TASKS TO COMPLETE:
A - In the passage on research funding incentives, rewrite the paragraph beginning "Incentives matter and long-term incentives" as a short bulleted list that keeps its main points.
B - Carry on the passage on research funding incentives from its final sentence.

HHMI scientists were twice as likely to publish highly-cited studies and were more likely to introduce new words and phrases into their field of research (i.e. game-changing innovation). And, interestingly, they also produced more failures (studies that were virtually ignored). It seems that HHMI’s incentives allowed for broader experimentation and more freedom to take different directions in research which resulted in both increases in failures and successes.
In contrast, the shorter review cycles and pre-determined deliverables of the NIH funding did not encourage greater experimentation or support failures. These incentives resulted in fewer failures, but also fewer successes.
Incentives matter and long-term incentives tied to people seem to be more effective than shorter-term incentives tied to projects. Scientists need breathing room to experiment beyond the bounds of their research and less time-pressure to do so. Incentives that allow for continuous innovation and risk in the discovery of innovation are more effective in encouraging game-changing innovation. “Safer” funding produces just that: safer (incremental improvement) innovation.

GIVEN RECORDS:
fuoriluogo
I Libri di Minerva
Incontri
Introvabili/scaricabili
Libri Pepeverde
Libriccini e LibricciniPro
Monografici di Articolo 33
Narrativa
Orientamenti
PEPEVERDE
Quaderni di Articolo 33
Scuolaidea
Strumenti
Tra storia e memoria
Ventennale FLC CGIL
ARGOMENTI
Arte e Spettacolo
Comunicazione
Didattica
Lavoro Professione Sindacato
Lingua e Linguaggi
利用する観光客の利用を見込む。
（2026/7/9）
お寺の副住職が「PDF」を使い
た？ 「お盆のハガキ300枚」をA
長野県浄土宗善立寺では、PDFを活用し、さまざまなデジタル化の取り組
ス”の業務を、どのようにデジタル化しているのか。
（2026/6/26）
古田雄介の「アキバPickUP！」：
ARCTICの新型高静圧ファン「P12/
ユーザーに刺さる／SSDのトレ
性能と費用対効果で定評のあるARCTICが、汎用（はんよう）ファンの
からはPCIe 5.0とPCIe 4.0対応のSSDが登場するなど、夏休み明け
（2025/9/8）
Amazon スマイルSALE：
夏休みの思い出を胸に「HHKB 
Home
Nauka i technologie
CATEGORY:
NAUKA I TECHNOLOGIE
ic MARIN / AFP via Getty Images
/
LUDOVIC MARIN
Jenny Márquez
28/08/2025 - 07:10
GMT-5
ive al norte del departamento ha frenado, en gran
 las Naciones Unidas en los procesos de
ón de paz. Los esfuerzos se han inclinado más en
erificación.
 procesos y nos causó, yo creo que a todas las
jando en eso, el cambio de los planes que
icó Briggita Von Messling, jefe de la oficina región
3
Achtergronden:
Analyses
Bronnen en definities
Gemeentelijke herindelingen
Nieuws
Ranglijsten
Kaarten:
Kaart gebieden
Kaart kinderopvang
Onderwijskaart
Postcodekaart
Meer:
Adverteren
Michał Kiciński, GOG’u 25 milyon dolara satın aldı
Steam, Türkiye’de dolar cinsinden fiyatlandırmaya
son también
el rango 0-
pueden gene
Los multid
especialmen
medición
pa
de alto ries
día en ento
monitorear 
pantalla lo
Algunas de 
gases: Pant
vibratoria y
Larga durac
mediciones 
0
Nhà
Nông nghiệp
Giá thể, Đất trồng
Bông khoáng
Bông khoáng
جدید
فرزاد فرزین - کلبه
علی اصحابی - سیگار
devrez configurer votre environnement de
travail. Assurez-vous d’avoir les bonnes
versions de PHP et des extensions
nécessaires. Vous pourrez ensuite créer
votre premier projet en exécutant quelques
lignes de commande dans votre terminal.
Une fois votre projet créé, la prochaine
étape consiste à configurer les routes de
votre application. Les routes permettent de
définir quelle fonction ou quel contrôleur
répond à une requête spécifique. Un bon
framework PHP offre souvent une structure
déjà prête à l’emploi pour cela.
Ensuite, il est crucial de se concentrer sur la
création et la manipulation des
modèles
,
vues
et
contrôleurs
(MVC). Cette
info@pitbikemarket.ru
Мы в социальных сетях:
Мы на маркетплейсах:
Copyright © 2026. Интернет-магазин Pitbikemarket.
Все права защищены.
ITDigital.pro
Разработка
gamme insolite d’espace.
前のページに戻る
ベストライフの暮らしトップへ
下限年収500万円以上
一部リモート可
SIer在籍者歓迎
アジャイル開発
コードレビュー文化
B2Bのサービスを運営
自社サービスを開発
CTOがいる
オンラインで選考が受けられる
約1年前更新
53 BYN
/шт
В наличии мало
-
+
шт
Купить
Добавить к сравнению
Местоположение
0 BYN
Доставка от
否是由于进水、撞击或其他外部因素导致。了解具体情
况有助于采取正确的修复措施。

SOLVED PROBLEMS:
A -
- Incentives matter, and long-term incentives tied to people seem more effective than short-term incentives tied to projects.
- Scientists need room to experiment beyond the bounds of their research and less time pressure to do so.
- Incentives that allow continuous innovation and risk are better at encouraging game-changing innovation.
- "Safer" funding yields safer, incremental innovation.

B -
How does this idea translate from the research lab into the workplace?
Check out Roger Martin and Jennifer Riel’s article “Innovation’s Accidental Enemies” on how leaders who demand proof that a new idea will work can inadvertently stifle innovation. Just as offering funding that demands results upfront can discourage innovation, so can demanding proof in the workplace. Breakthrough innovation requires entering into the unknown, thinking beyond what could be right now and focusing instead on what could be in the future.